Cumulative damage and the body's reponse to a long-term lack of central support from the main muscles of movement, can result in layers upon layers of restrictions. Chains of tension - zig-zagging from left to right, inside to out, and front to back, throughout the whole of the body, from head to fingers to toes. These restrictions vastly reduce our range of movement, even if we don't appreciate how much we have lost over the years.
Long-term pain affects our sleep and cognitive functioning, leading to "fibro fog", anxiety, and (especially when compounded with unexplained long-term, painful symptoms) depression.
Fibromyalgia is NOT something that will be fixed by a magic pill or new medication. It is a physical problem that needs to be corrected by learning to use your body better.
If your physical condition is not good, then no wonder you suffer pain.
I believe the pain sets in early when the body becomes imbalanced. Stressed areas of muscle and restrictions in the connective tissue causing various painful symptoms.
If you were pain free, then it's likely the pains are considered significant (and frightening) enough to seek medical advice, leading to an early diagnosis of fibromyalgia.
Or has it been a long, slow progression of pain? You consider your list of painful symptoms and old injuries as separate problems and you've ignored (or got used to) the twinges, aches, spasms and weird sensations as they increase over the years - after all a bit of pain is to be expected as you get older, right?
The damage is cumulative, the body becoming more and more imbalanced as it tries to cope by adjusting and stiffening.

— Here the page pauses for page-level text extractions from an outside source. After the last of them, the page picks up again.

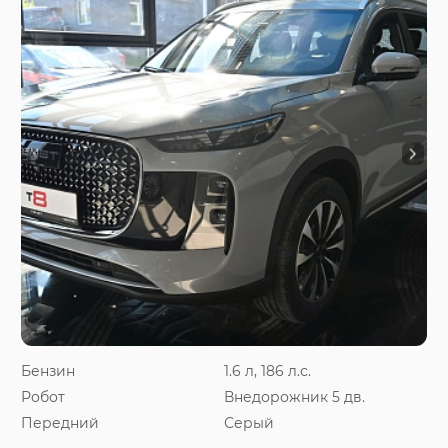
Бензин
1.6 л, 186 л.с.
Робот
Внедорожник 5 дв.
Передний
Серый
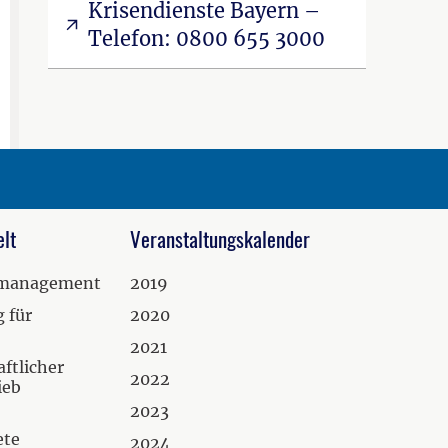
Krisendienste Bayern –
Telefon: 0800 655 3000
lt
Veranstaltungskalender
zmanagement
2019
 für
2020
2021
ftlicher
2022
ieb
2023
ete
2024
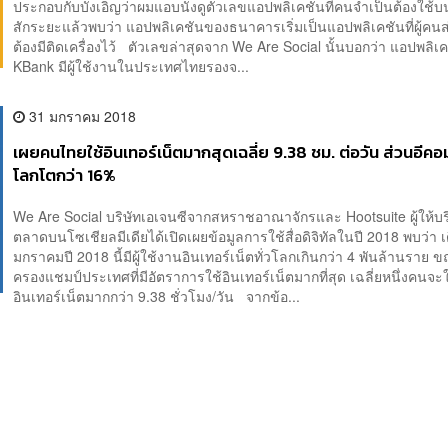
ประกอบกับบังเอิญว่าผมแอบนั่งดูตัวเลขแอปพลิเคชันที่คนจำเป็นต้องใช้บ
สักระยะแล้วพบว่า แอปพลิเคชันของธนาคารเริ่มเป็นแอปพลิเคชันที่ผู้คน
ต้องมีติดเครื่องไว้ ตัวเลขล่าสุดจาก We Are Social นั้นบอกว่า แอปพลิ
KBank มีผู้ใช้งานในประเทศไทยรองจ...
31 มกราคม 2018
เผยคนไทยใช้อินเทอร์เน็ตมากสุดเฉลี่ย 9.38 ชม. ต่อวัน ส่วนอีคอมเ
โลกโตกว่า 16%
We Are Social บริษัทเอเจนซีจากสหราชอาณาจักรและ Hootsuite ผู้ให้บ
ตลาดบนโซเชียลมีเดียได้เปิดเผยข้อมูลการใช้สื่อดิจิทัลในปี 2018 พบว่า 
มกราคมปี 2018 นี้มีผู้ใช้งานอินเทอร์เน็ตทั่วโลกเกินกว่า 4 พันล้านราย ข
ครองแชมป์ประเทศที่มีอัตราการใช้อินเทอร์เน็ตมากที่สุด เฉลี่ยหนึ่งคนจะใ
อินเทอร์เน็ตมากกว่า 9.38 ชั่วโมง/วัน จากข้อ...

If your answers are "no" then your body is not balanced, your tissues are restricted and your posture is not good.
The '5 main muscles of movement' provide the central support needed for healthy, balanced and pain-free body. When the main muscles of movement are adequately functioning, the rest of body 'falls into line' so that it is correctly positioned (has a good posture), for whatever it is doing.

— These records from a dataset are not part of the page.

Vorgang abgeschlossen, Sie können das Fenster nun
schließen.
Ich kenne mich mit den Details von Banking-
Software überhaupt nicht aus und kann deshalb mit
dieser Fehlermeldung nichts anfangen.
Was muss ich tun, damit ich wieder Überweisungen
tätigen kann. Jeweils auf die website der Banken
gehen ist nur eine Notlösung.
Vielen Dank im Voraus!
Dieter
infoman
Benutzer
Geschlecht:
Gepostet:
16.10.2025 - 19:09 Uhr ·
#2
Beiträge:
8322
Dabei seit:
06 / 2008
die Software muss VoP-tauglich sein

People who use the 5 main muscles of movement correctly are able to shake off old injuries and trauma they experience, releasing the restrictions and maintaining a good posture with a body that is balanced and aligned. But for those of us that don't, the body becoming increasingly tense, unbalanced and misaligned.
Fibromyalgia can be reversed but it takes time and focus to learn to use your body correctly, little by little regaining movement and releasing the pain. How many years - or decades, of accumulated pain do you have to work through?
Everyone has their own individual trauma imprint and their unique set of symptoms but the key to healing is the same:
Focus on your Base-Line muscles becoming stronger and longer and develop your conscious proprioception skills. Learn to feel how to move through the tension and release the pain, working towards aligning and balancing your body.
Try the exercise of breathing with your Base-Line.
Close your eyes and focus on your Base-Line muscles activating.
Be aware how the pains and weird sensations move around your body as you move. We are interconnected from head to fingers to toes and restrictions in one area can have distant sensations.
Focus on your 5 main muscles of movement. Try activating them in different positions during your normal daily activities.
For how long have you not fully used my main muscles?
Is this life-long problem or an acquired dysfunction that may have developed over time or been triggered by a specific incident?
The longer the dysfunction, the wider the range of symptoms experienced.
What has your body been through over the years?"
TRAUMA → Injury, accident, abuse, surgery. Stress, fear, the things that make us tense, flinch, freeze-up. Awkward positions, shocks, strains, exertions.
Think back. As you connect with your Base-Line you may become aware of earlier and earlier mis-usage of your muscles.